Talk to your IT team

Be in communication with whoever is responsible for your corporate software infrastructure.

Talk to whoever’s responsibility it is to find out what should you be doing, what are the best practices,” said Eric Bednash, CEO of Racktop Systems. “It’s their job to know these things, even if [they are] not security experts. IT professionals are generally savvy enough to know what you should and shouldn’t do, and then it’s all about trying to adhere to those policies that they provide.”

Bednash emphasized diligence. “We’re in a situation now where everything moving fast,” he said. Don’t be tempted to be lax with security just because it’ll make things easier. “You’ll think, ‘Oh, it’ll be OK, it’s just this one thing,’ and then next thing you know, that was some intellectual property, or customer info, and a breach as happened.”

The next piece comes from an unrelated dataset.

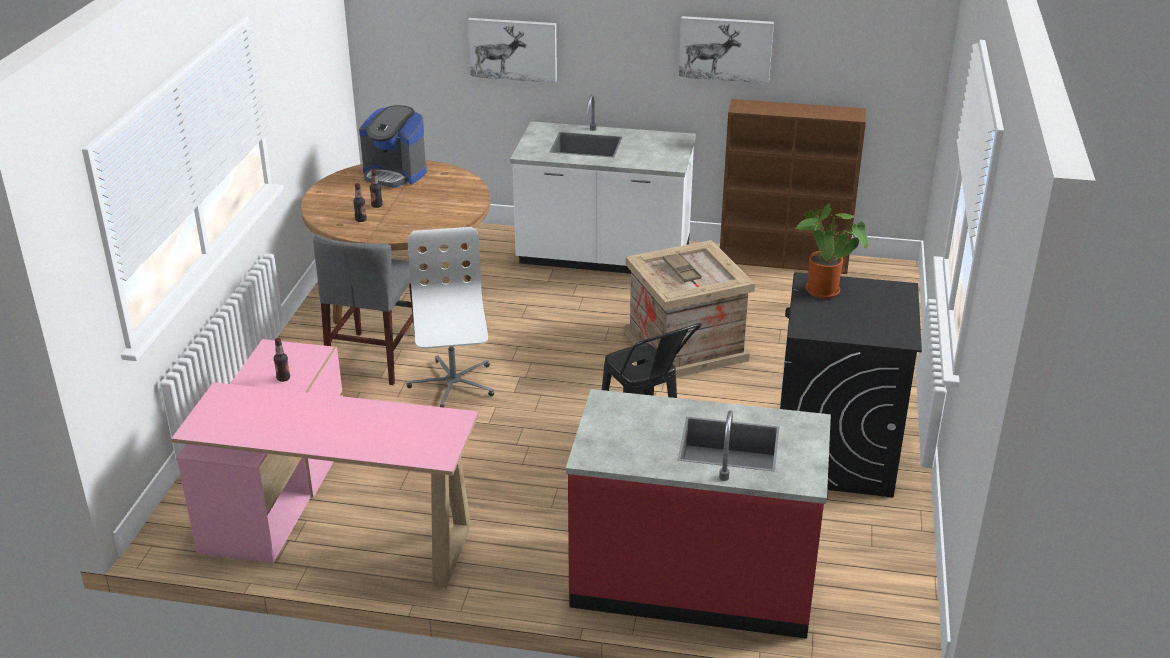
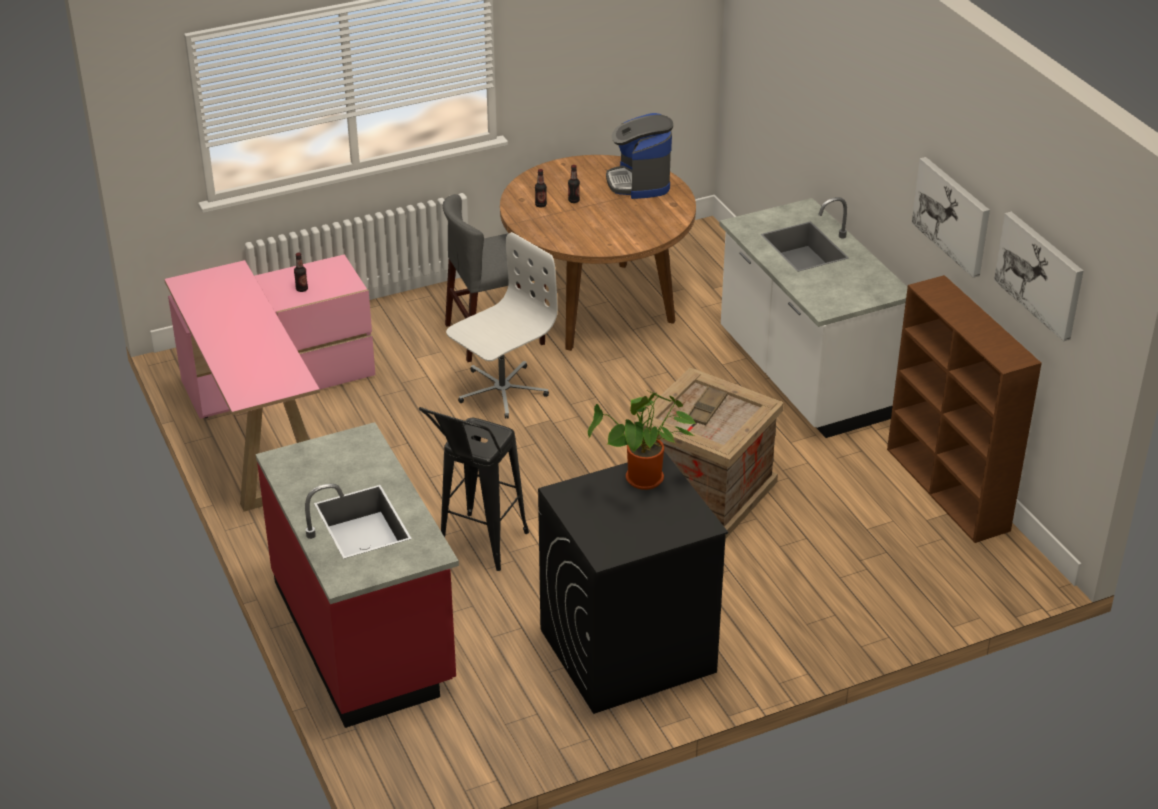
camera: 55 degrees right, 5 degrees up
(513, 49) = (814, 114): picture -> picture (1040, 274)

For a business owner, have a business continuity plan and a business recovery plan that you have practiced. “If you’re running a company, you have to understand workflows,” said Carder. “Security has to be in the front seat with you as you think about productivity and availability of resources.”

Major security sites like ForgeRock, NowSecure, and Cisco all have their own recommendations for apps and best practices for businesses and employees to check out at their websites.